Vol.13
18.5.21 (3/3ページ)

5日目:ラファ・ゴロチャテギ氏のお話と小山シェフによるショコラセミナー

そしてチョコレートと一緒に出されたのが、「ボラーオ」と呼ばれるドリンクです。このボラーオもラファさんとアシスタントの方が実演して作って下さいました。

卵白とお砂糖を立てメレンゲ状にしたものを型に流して冷やし固めます。それをお水の中に溶かし入れたら出来上がりです。お代わりを求める方もいらっしゃるくらい上品な甘さの中にコクがあるようなさっぱりした味わいで美味しかったです。ラファ氏のお父様は若い時サンセバスチャンで菓子職人として働いていた時、日の出から日の入りまでボラーオを作り続けることも珍しくなかったと言われていたそうで、当時は何十キロものお砂糖が1日でなくなったのだとか!
それぐらいこのボラーオは歴史が古く、人々の間で親しまれていた飲み物であったことがうかがえます。


続いては、小山シェフによる新作ショコラのセミナーの始まりです。


集まってくださったのは、美食協会会長のルイス・モコロアさんをはじめ、3つ星レストランのシェフ、洋菓子・料理関係の方々約30名余りの方が参加されました。なんと今回は、まだパリでの発表前の「SUSUMU KOYAMA’S CHOCOLOGY 2018」の4粒と過去に発表している3種類の計7作品を紹介していただきました。C.C.C.の審査員の方々ですらまだ口にしていない新作です!

先ずは今年の新作「SUSUMU KOYAMA’S CHOCOLOGY 2018」の4粒から。テーマは『What A Wonderful World』
「この世の中にはみんなが思っているよりも、もっと素晴らしいものがある。目線を変えて先入観なしで世界中を身近な物から隅々まで見てみよう」という小山シェフの強いメッセージが込められた作品です。

去年のテーマ「Discovery」(発見)から繋がっていて、例えばフルーツの主役(食べる部分)は「実」と思われがちですが、成長するまでの枝や葉っぱであったり、実周辺にも注意して目をやると驚くべき素材と出会ったりする。そういったところから創作へと繋がって生まれた作品です。このプロセスこそ、僕が最も学ぶべきところだと思っています。


小山シェフの説明を聞きながらショコラを見つめる参加者の皆さん。
「何か特別な食べ方はあるのかい?」と、真面目なルイス会長から質問がありました。
「それでは、僕が合図するまで口に入れないで下さい。先ずはショコラを持ち、遠くからゆっくり鼻に近づけて、香りを楽しんでください。そしてショコラを№1,2,3,4と順に半分食べていただいて、残りをまた1番から順に、という流れが美しくコース料理をいただいているかのような感覚になりますよ」と小山シェフ。

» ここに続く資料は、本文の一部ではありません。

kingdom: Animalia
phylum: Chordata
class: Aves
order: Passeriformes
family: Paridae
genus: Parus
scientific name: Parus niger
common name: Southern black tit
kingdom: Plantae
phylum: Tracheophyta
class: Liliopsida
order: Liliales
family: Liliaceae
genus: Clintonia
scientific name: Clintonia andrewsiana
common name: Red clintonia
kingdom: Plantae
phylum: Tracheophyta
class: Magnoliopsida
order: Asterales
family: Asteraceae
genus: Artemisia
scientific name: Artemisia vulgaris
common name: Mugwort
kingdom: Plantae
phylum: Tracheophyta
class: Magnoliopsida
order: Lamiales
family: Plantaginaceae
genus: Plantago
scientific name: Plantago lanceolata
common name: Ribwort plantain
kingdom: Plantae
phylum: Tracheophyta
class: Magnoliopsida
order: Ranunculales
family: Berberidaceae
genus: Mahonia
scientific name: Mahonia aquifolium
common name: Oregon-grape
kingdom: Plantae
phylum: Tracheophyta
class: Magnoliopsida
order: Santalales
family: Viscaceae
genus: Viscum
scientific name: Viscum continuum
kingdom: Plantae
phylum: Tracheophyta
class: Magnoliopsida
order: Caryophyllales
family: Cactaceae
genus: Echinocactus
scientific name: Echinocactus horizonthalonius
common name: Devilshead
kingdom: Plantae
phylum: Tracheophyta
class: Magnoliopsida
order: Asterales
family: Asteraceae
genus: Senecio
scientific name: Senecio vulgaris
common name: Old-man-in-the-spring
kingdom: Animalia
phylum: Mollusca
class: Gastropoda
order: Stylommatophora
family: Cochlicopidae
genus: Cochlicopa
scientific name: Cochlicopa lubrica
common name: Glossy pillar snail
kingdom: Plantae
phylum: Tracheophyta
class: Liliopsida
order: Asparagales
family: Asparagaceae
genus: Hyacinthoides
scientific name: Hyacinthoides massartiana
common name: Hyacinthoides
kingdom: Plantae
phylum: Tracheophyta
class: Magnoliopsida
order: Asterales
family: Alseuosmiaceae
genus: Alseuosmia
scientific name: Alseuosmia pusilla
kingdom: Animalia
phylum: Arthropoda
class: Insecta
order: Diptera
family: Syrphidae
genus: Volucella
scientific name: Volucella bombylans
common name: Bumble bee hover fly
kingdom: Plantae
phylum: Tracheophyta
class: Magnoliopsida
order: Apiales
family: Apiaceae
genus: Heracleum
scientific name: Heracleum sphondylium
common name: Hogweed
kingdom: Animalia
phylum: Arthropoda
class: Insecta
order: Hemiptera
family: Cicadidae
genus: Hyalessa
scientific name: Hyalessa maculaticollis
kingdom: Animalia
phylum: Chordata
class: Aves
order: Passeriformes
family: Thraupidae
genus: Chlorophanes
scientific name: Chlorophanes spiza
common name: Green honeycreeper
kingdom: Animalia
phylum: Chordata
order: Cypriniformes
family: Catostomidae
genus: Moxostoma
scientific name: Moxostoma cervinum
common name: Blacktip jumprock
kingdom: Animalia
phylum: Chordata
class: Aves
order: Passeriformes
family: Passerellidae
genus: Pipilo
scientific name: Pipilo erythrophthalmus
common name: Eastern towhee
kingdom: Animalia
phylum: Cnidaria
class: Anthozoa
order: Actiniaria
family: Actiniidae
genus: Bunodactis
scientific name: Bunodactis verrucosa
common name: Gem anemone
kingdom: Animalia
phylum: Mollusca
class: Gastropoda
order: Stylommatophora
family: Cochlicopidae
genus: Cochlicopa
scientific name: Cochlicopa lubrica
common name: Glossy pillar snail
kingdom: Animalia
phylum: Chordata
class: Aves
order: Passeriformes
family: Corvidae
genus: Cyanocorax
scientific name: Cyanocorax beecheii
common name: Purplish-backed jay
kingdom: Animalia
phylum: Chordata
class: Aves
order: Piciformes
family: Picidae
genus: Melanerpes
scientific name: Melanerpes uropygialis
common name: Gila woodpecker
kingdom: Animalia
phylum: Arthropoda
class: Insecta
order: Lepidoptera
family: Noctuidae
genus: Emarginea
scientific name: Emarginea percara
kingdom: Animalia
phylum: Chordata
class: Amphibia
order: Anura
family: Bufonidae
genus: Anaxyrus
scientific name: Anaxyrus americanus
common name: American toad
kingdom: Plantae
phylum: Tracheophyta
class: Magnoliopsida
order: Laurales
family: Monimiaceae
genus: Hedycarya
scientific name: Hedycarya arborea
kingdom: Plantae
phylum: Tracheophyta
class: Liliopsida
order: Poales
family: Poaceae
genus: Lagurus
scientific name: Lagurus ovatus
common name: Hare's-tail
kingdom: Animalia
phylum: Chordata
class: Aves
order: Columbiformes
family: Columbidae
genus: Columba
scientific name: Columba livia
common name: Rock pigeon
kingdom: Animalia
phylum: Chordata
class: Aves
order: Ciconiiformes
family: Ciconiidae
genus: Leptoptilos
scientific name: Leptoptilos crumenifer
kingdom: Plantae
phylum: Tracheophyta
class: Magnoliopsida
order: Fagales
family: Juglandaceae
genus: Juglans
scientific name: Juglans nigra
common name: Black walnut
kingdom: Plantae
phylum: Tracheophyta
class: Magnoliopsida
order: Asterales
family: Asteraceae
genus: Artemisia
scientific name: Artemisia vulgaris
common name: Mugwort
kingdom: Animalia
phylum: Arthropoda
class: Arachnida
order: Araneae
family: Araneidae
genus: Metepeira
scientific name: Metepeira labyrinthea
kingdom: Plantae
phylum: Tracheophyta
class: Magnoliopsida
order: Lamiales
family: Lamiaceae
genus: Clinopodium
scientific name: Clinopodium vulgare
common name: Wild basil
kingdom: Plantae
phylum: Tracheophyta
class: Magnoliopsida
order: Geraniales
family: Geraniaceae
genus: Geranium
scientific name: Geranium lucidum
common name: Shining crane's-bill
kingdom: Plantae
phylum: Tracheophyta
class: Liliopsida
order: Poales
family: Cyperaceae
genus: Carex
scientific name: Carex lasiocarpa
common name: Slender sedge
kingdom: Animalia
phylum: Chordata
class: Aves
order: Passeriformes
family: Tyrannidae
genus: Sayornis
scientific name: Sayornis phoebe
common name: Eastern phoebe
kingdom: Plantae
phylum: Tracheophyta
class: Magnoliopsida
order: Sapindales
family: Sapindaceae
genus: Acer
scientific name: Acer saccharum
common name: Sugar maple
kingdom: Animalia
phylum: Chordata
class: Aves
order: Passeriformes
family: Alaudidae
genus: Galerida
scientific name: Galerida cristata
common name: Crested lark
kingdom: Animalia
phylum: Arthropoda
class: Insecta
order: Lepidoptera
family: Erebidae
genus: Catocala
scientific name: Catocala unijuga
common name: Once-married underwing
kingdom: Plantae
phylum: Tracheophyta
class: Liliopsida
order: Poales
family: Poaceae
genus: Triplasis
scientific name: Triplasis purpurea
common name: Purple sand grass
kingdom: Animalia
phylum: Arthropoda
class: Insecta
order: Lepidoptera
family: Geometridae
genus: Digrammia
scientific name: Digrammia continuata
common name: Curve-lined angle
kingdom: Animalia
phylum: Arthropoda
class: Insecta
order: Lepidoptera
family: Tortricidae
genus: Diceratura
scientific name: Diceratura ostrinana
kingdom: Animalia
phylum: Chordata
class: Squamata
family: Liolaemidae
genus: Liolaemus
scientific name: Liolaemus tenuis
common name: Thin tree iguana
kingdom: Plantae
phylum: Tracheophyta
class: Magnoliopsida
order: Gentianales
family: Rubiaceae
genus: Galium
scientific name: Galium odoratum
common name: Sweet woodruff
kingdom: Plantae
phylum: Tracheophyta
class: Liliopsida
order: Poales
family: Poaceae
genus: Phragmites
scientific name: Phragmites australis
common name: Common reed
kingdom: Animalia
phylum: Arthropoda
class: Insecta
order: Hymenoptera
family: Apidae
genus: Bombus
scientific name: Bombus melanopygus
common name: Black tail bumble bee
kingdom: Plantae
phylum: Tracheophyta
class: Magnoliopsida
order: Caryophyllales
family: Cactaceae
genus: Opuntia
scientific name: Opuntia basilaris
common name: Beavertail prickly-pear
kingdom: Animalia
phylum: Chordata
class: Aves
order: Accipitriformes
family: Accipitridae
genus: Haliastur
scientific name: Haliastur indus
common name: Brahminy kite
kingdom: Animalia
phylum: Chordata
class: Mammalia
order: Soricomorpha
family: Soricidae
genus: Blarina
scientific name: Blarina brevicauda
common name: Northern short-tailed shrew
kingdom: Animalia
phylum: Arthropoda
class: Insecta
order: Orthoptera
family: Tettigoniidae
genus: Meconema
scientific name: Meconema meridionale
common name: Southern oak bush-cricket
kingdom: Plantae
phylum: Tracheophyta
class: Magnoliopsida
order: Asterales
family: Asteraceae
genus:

「これだけ人がいたら、絶対フライングする人がいるんですよ!」と、シェフの一言で会場に笑いの声が広がりました。ショコラを食べるにあたり、最も大切なことを伝えながらもこうやって場を和やかにすることができるシェフの話術には毎回感心させられます。

シェフの合図で、みんなが一斉に半分ずつショコラをかじり丁寧に味わっていきます。目を閉じて食べる方やショコラを口にした後、目を見開いて驚きの表情を見せる方など、感じ方は人それぞれにいらっしゃいました。
先日訪れたエスペレット村で、ティエリー・バマス氏にもテイスティングしていただいた時も、こうやってシェフと共に自分たちが試作を続けた末に完成したショコラを、世界の美食家の方たちが食べているのを見ていて、鳥肌が立ちました。


今回の研修旅行で数々の素晴らしい料理を味わい、魅せられ、バスクの食文化の奥深さ、新しいモノを受け入れる懐の広さを感じました。その一方で、バスクの皆さんにもエスコヤマのモノづくりや、シェフの美味しいものを追求し妥協しない姿勢、探求心がしっかりと伝わったのではないかなと思います。
また、自分はエスコヤマ全体の役に立てるように何をするべきなのか、何が出来るのかを把握して、目の前の問題を一つずつクリアにし、先輩ショコラティエにぶら下がってばかりではなく、自ら先を読み考えて行動できるようになれるよう一所懸命努力していく決意をしました。それが、研修旅行へ連れて行って下さったシェフへの恩返しだと思っています。


小山シェフ、貴重な経験をさせていただきありがとうございました。この経験をしっかりと毎日の仕事に活かしていきます。